**ACTIVITY**
Please count the lines in the data below that contain the word "Culture". Reply with the number alone.

##############################

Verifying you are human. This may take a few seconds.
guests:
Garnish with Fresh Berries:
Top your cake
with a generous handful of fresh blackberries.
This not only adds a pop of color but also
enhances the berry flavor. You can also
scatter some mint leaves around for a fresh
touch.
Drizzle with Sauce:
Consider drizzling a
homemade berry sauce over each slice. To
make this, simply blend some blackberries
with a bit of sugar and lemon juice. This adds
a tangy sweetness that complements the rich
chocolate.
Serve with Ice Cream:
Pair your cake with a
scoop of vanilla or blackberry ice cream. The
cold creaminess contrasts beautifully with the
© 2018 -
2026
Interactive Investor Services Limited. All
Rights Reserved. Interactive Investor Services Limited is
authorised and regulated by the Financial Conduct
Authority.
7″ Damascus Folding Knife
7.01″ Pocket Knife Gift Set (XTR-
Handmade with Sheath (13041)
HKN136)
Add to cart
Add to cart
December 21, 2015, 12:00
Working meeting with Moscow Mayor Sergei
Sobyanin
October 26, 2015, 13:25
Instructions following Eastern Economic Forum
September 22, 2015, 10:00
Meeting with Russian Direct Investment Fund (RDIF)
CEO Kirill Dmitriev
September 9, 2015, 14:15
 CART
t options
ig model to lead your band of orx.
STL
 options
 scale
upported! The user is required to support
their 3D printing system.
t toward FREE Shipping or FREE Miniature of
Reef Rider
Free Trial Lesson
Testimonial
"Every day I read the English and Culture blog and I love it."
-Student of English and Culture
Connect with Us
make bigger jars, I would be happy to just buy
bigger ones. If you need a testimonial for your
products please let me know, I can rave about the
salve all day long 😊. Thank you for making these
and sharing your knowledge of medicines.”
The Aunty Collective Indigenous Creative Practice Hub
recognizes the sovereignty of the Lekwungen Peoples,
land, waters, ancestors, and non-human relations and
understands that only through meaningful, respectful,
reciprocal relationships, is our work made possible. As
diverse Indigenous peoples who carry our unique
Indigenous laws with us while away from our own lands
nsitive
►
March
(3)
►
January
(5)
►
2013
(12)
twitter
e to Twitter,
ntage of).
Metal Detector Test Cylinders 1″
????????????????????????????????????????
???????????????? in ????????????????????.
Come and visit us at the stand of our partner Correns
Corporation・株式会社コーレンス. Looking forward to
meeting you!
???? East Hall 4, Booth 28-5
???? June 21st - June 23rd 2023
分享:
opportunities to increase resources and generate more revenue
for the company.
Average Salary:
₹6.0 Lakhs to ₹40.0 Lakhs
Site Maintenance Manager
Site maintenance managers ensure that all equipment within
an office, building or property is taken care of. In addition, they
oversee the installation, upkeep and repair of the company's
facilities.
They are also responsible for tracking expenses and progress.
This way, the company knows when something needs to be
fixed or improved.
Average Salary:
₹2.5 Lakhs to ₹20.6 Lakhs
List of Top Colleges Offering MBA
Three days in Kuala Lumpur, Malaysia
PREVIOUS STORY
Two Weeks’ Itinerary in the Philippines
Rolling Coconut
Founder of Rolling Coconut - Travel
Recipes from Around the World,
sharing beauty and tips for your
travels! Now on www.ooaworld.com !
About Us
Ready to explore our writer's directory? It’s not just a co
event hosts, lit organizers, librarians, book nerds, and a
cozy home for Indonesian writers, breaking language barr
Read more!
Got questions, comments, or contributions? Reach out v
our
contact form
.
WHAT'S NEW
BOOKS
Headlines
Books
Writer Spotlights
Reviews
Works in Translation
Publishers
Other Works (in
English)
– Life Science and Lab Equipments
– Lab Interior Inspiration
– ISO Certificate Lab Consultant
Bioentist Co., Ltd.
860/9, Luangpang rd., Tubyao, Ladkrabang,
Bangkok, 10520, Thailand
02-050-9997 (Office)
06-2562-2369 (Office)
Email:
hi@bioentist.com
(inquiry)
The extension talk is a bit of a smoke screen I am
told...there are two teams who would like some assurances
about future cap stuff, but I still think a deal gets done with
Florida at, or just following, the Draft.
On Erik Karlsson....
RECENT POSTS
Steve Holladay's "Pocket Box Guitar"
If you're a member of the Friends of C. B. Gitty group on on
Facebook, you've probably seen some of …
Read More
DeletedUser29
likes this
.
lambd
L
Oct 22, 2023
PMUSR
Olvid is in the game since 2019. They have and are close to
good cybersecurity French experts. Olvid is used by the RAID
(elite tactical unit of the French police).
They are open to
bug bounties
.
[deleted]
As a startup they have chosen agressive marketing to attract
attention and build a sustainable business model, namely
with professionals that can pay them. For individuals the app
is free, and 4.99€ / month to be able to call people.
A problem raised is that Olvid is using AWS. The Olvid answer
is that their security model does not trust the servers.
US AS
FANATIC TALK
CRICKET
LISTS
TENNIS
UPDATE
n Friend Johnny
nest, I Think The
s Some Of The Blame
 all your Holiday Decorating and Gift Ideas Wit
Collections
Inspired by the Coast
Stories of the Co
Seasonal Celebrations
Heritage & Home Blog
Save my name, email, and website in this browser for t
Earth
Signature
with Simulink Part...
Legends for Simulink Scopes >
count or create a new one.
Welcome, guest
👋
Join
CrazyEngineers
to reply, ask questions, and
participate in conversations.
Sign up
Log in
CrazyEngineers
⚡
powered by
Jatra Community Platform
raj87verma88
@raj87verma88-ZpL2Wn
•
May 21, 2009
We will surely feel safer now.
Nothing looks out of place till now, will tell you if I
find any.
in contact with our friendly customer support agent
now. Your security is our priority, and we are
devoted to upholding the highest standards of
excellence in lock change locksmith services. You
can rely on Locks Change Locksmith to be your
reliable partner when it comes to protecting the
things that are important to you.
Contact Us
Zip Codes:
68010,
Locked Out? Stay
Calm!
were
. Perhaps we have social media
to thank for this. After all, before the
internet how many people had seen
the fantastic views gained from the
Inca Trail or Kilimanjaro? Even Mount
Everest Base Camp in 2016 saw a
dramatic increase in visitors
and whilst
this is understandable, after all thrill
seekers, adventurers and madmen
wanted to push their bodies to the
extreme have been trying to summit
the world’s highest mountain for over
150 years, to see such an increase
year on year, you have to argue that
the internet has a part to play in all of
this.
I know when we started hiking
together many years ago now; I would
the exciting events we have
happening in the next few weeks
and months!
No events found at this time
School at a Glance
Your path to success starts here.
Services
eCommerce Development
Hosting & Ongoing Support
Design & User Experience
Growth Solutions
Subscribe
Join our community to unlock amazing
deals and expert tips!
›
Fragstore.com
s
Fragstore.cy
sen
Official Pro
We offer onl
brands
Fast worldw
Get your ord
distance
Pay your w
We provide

##############################

**SOLUTION TO THIS EXERCISE**
2